Décliné sous un mode autobiographique proche de l'esprit en vogue qui remue actuellement le monde de la bande dessinée française de Blutch à Bouzard, « Stella » en possède l’humour et la mélancolie en plus d'un charme indéniable. Comme la réalisatrice dans son enfance, Stella, môme de onze ans à la fin des années 70, vit dans l'univers prolo et chaotique du café parisien de ses parents où les habitués du zinc font presque partie de sa famille. En parallèle, avec une certaine appréhension elle intègre la sixième d'un collège plutôt huppé contrastant avec son foyer, zone d'une faune bruyante souvent violente de soulards et de couche-tard. La petite voix off omniprésente, alerte et toujours cocasse de la fillette embarque le spectateur dans des séries de détails et de commentaires qui révèlent tant le brio d'une réalisatrice fine dialoguiste qu'elles charpentent la trame du scénario. Stella trimbale son malaise comme un trait d'union malmené où jamais elle n'a véritablement sa place entre deux mondes : d'un côté celui de parents jean-foutres dépassés par les événements (Karole Rocher extraordinaire de gouaille et de ressentis, Benjamin Biolay parfait d'indolence), de l'autre une école purgatoire honnie et impuissante à éveiller le moindre intérêt. A chaque fois Sylvie Verheyde saisit l'occasion pour croquer des galeries de personnages vaillantes et toujours drôles, ici le pot de colle du comptoir qui se prend pour Eddy Mitchell, là une prof d'anglais fellinienne quasi hystérique. En plus d'une attention particulière aux décors et objets seventies, la musique (de Sheila à Bernard Lavilliers en passant par Daniel Guichard ou Gérard Lenorman) vient parachever une reconstitution qui sans excès, souligne autant l'aspect « franchouillard » que sa portée nostalgique.

Stella
Sylvie Verheyde
France, 2008, 102 min.
Avec Léonora Barbara, Melissa Rodriguès, Karole Rocher, Benjamin Biolay, Guillaume Depardieu
Venice Days Giornate degli Autori – une coproduction ARTE

Au delà de cet équilibre judicieux, d'autres scènes encore, notamment celles qui excluent totalement les adultes, donnent lieu à l'expression d'une authenticité soignée et admirable, pas très éloignée des « petites amoureuses » d'Eustache dont « Stella » sort au final indubitablement grandi.


35 RHUMS


Inspirée par la relation très forte de son grand-père avec sa mère (voir notre interview), Claire Denis tisse « 35 Rhums », le récit fonctionnalisé d’un couple père-fille inséparable. A cette occasion, la réalisatrice retrouve pour la huitième fois devant sa caméra l’acteur Alex Descas (Lionel, le père) dont elle dit aimer avant tout « l’intensité intérieure qui laisse passer la profondeur des sentiments ». Face à lui, pour la première fois à l’écran une révélation, Mati Diop dans le rôle de sa fille Joséphine.

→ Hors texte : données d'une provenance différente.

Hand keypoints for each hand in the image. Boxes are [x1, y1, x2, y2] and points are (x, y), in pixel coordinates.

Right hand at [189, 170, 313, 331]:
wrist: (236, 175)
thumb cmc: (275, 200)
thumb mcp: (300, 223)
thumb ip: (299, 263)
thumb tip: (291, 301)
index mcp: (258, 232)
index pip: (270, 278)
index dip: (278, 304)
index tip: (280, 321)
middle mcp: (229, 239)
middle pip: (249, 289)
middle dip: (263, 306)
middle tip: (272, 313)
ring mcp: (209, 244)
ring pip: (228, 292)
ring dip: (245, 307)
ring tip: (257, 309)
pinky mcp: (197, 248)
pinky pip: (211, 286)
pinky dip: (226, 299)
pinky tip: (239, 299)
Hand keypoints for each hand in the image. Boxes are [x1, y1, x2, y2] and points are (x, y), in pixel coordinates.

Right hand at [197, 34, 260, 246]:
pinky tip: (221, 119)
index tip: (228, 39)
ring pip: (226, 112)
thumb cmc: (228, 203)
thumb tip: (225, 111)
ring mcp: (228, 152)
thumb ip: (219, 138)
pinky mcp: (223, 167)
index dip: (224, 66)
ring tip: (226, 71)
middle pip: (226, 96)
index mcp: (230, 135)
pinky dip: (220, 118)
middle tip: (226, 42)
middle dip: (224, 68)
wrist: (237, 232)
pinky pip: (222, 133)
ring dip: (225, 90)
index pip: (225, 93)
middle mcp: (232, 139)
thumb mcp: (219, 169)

Nimbé de la partition originale du groupe Tindersticks, «35 Rhums» circonscrit cet amour inné sans limite au travers des regards, des gestes, où l’image se substitue le plus souvent aux mots. Surtout Claire Denis diffuse la conscience d’une peur enfantine universelle arrimée au ventre de tous ses personnages à l’encontre de « choses définitives » qui fatalement se produisent dans la vie. Au-même titre qu’elle met en scène l’angoisse de la séparation naturelle et inévitable redoutée par Lionel et Joséphine, la cinéaste décline les sensibilités d’autres personnages, le cas d’un nouveau retraité en peine du fait de sa nouvelle vie, les tourments de Noé (Grégoire Colin) célibataire dans un appartement hérité qu’il ne se résout pas à vendre, la mélancolie de Gabrielle (Nicole Dogue) amoureuse de Lionel qui ne s’intéresse pas à elle.

35 Rhums
De Claire Denis
France, 2008, 100 min.
Avec Alex Descas, Mati Diop, Nicole Dogué, Grégoire Colin
Hors compétition – Une coproduction ARTE

Chaque personnage chemine ainsi dans l’effort répété d’admettre une réalité qu’il fixe mal, préférant l’esquive à la décision, rassuré par la langueur collective mais qui sait que, tôt ou tard, peu ou prou, il est attendu au tournant. Cinéaste des sensations, Claire Denis inscrit ainsi « 35 Rhums » au plus près d’elle-même et de ses obsessions inquiètes profondément émouvantes, comme si seul le cinéma semblait lui permettre de s’évader enfin, la fleur au fusil.